▶ Records shown:
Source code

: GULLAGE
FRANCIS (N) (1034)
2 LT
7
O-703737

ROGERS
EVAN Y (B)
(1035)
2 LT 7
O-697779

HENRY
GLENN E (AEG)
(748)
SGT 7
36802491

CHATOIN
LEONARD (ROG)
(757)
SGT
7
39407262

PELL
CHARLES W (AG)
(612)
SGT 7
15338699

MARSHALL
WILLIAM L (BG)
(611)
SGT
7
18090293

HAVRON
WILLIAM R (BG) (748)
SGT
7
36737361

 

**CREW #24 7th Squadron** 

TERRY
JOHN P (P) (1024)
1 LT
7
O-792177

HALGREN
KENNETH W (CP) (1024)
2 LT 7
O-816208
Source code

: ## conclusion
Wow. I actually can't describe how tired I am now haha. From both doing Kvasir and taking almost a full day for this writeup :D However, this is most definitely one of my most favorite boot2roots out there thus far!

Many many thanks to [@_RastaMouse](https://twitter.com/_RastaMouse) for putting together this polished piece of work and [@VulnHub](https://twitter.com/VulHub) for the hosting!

▶ Task prompt: Reproduce each of the rows above word for word.

▶ Result:
Source code

: GULLAGE
FRANCIS (N) (1034)
2 LT
7
O-703737

ROGERS
EVAN Y (B)
(1035)
2 LT 7
O-697779

HENRY
GLENN E (AEG)
(748)
SGT 7
36802491

CHATOIN
LEONARD (ROG)
(757)
SGT
7
39407262

PELL
CHARLES W (AG)
(612)
SGT 7
15338699

MARSHALL
WILLIAM L (BG)
(611)
SGT
7
18090293

HAVRON
WILLIAM R (BG) (748)
SGT
7
36737361

 

**CREW #24 7th Squadron** 

TERRY
JOHN P (P) (1024)
1 LT
7
O-792177

HALGREN
KENNETH W (CP) (1024)
2 LT 7
O-816208
Source code

: ## conclusion
Wow. I actually can't describe how tired I am now haha. From both doing Kvasir and taking almost a full day for this writeup :D However, this is most definitely one of my most favorite boot2roots out there thus far!

Many many thanks to [@_RastaMouse](https://twitter.com/_RastaMouse) for putting together this polished piece of work and [@VulnHub](https://twitter.com/VulHub) for the hosting!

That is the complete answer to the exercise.